- Extracted data entries
※ ※ ※

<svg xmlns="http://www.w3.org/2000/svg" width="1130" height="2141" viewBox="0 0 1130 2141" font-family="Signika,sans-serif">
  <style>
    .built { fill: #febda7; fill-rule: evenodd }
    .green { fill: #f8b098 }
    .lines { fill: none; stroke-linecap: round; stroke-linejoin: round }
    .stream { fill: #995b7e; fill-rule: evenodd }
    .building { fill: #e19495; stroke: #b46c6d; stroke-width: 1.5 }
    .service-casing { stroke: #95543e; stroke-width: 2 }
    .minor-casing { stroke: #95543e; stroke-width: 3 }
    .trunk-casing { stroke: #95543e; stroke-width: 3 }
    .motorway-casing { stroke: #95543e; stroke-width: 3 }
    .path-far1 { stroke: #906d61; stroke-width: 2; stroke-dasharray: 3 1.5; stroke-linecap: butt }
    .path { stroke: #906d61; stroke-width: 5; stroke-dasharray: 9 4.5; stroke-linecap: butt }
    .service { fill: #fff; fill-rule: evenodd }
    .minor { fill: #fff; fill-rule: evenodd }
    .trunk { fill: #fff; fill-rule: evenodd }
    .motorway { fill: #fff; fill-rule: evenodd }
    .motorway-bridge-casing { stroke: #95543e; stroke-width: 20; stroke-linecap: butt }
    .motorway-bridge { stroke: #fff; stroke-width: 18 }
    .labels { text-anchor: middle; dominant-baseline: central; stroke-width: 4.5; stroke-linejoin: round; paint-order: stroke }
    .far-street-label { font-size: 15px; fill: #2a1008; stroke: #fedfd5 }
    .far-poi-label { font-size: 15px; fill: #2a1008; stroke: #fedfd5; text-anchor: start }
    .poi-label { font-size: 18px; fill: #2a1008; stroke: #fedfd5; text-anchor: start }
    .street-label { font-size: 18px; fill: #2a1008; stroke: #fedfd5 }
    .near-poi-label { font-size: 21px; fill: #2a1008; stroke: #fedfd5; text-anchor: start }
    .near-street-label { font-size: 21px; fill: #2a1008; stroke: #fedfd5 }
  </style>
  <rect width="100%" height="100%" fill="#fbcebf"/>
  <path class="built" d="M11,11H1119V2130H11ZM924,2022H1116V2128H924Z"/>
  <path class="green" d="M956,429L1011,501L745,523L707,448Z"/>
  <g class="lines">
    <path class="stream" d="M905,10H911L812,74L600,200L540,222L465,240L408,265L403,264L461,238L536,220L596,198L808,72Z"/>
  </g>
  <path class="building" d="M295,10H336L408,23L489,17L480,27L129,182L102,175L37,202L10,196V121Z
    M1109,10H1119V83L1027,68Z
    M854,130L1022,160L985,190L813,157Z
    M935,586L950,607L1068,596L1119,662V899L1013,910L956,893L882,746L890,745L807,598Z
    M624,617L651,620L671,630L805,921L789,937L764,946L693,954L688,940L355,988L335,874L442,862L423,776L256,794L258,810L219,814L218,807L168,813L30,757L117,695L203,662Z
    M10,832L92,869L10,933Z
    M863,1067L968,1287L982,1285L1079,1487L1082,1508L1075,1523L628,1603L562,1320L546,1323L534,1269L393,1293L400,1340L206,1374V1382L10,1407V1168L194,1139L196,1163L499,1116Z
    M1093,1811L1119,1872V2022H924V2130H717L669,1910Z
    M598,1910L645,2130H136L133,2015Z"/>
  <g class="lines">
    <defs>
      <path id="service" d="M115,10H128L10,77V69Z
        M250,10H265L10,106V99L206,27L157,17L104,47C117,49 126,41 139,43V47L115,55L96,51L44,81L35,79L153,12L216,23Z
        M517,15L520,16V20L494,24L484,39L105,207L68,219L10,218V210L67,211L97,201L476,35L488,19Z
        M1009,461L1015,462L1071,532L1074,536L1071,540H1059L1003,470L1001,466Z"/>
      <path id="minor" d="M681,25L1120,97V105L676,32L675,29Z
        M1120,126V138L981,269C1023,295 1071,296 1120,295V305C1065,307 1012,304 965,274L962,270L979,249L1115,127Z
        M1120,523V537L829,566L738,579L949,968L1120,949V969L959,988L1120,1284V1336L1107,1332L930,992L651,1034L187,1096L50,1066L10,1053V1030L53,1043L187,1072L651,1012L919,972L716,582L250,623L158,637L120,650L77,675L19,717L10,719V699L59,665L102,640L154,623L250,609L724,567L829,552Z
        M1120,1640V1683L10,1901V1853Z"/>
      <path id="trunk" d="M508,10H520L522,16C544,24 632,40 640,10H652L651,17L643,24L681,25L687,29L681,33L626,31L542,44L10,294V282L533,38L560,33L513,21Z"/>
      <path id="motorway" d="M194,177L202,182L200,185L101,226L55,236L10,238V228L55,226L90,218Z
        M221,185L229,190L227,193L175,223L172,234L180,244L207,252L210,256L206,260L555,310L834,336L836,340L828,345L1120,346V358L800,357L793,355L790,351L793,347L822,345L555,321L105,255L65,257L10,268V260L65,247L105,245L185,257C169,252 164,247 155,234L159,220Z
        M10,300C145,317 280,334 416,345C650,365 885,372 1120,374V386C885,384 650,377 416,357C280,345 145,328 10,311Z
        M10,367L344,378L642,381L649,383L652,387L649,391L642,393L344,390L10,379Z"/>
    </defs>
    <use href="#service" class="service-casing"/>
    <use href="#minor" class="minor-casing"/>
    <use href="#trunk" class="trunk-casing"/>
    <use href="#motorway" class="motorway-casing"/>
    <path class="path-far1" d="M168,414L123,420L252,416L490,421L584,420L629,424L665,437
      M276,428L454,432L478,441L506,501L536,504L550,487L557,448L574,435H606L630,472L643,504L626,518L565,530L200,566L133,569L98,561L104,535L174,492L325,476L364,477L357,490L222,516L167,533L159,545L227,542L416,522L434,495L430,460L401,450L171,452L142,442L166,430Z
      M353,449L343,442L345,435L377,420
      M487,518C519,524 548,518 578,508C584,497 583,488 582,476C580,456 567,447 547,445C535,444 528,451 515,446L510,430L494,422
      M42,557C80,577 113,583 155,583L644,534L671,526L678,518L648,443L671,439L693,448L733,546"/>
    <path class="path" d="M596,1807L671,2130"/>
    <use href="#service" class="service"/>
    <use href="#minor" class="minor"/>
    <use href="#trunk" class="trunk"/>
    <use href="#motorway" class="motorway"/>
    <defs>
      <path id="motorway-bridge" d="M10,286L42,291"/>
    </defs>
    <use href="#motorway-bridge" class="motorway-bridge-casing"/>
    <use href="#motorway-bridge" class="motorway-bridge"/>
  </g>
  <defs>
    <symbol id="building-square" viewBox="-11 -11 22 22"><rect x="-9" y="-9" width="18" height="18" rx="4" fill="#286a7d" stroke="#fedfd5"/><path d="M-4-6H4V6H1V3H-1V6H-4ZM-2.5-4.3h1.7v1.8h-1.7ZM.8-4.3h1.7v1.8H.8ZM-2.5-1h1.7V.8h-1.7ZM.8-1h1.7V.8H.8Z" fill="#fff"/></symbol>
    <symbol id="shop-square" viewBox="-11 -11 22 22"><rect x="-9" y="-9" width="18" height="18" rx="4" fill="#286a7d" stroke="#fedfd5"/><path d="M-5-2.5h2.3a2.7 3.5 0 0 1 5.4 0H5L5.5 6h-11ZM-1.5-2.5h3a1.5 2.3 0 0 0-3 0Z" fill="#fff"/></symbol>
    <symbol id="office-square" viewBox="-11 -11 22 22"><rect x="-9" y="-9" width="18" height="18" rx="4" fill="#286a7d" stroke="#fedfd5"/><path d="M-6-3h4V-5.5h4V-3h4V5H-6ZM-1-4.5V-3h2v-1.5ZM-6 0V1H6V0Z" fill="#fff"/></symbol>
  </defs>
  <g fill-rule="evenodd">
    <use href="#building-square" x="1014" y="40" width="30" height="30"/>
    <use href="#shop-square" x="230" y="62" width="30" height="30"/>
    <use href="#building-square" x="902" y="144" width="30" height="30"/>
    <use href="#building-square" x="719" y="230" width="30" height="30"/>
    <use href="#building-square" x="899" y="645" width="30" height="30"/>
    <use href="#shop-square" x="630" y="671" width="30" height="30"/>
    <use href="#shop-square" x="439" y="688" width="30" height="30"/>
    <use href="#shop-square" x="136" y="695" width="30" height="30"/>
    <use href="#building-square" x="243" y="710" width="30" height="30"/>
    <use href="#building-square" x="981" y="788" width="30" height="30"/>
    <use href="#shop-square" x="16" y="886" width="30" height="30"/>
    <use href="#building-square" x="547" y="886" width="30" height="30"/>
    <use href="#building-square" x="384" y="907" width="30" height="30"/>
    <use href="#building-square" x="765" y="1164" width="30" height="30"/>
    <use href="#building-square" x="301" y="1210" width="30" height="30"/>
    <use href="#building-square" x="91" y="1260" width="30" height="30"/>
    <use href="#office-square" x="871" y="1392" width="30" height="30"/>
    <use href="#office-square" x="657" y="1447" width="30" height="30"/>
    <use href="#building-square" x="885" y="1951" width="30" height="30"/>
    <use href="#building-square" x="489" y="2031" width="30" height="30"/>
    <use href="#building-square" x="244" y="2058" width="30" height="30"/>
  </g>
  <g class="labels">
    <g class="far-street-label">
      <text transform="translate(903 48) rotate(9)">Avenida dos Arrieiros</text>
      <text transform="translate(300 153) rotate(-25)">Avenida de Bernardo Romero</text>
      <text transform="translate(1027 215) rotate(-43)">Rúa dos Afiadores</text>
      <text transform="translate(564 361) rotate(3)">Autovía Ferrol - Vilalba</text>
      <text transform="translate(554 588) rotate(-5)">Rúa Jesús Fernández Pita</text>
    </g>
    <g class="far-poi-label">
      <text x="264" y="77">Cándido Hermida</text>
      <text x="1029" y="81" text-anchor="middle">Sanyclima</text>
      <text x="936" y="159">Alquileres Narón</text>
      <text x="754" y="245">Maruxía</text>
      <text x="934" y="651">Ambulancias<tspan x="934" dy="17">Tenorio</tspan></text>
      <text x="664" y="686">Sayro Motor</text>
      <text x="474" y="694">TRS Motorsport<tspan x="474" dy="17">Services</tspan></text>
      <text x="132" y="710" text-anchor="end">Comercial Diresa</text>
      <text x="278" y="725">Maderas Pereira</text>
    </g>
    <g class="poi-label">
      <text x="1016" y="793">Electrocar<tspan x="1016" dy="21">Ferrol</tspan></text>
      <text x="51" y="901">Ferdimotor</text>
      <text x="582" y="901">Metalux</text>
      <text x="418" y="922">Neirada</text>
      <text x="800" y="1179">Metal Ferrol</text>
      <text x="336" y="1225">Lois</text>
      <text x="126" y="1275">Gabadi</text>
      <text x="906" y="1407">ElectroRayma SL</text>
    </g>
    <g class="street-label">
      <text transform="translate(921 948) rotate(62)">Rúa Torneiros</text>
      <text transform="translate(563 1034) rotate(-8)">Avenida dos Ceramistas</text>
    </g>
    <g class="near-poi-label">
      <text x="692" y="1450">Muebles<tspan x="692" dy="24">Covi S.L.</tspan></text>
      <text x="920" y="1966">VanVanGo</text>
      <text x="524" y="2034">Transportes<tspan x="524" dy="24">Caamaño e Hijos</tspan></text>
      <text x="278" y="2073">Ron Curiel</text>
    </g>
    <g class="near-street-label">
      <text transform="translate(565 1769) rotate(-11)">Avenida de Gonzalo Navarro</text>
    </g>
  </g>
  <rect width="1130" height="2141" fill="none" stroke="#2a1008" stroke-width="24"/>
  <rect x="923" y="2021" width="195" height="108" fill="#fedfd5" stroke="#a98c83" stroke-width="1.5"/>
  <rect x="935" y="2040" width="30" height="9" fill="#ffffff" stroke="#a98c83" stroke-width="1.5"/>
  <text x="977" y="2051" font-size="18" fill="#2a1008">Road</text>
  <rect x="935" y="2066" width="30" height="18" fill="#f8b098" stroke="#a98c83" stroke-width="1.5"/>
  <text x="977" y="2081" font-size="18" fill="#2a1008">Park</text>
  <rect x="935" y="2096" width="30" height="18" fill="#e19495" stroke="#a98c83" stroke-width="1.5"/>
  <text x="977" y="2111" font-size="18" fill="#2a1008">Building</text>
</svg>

※ ※ ※

- GOAL OF THE EXERCISE
In the records above, find the line with "#febda7; fill-rule: evenodd"; write out exactly that line and each one after it, stopping after the line with "middle; dominant-baseline: central;".

- RESPONSE TO THIS TASK
    .built { fill: #febda7; fill-rule: evenodd }
    .green { fill: #f8b098 }
    .lines { fill: none; stroke-linecap: round; stroke-linejoin: round }
    .stream { fill: #995b7e; fill-rule: evenodd }
    .building { fill: #e19495; stroke: #b46c6d; stroke-width: 1.5 }
    .service-casing { stroke: #95543e; stroke-width: 2 }
    .minor-casing { stroke: #95543e; stroke-width: 3 }
    .trunk-casing { stroke: #95543e; stroke-width: 3 }
    .motorway-casing { stroke: #95543e; stroke-width: 3 }
    .path-far1 { stroke: #906d61; stroke-width: 2; stroke-dasharray: 3 1.5; stroke-linecap: butt }
    .path { stroke: #906d61; stroke-width: 5; stroke-dasharray: 9 4.5; stroke-linecap: butt }
    .service { fill: #fff; fill-rule: evenodd }
    .minor { fill: #fff; fill-rule: evenodd }
    .trunk { fill: #fff; fill-rule: evenodd }
    .motorway { fill: #fff; fill-rule: evenodd }
    .motorway-bridge-casing { stroke: #95543e; stroke-width: 20; stroke-linecap: butt }
    .motorway-bridge { stroke: #fff; stroke-width: 18 }
    .labels { text-anchor: middle; dominant-baseline: central; stroke-width: 4.5; stroke-linejoin: round; paint-order: stroke }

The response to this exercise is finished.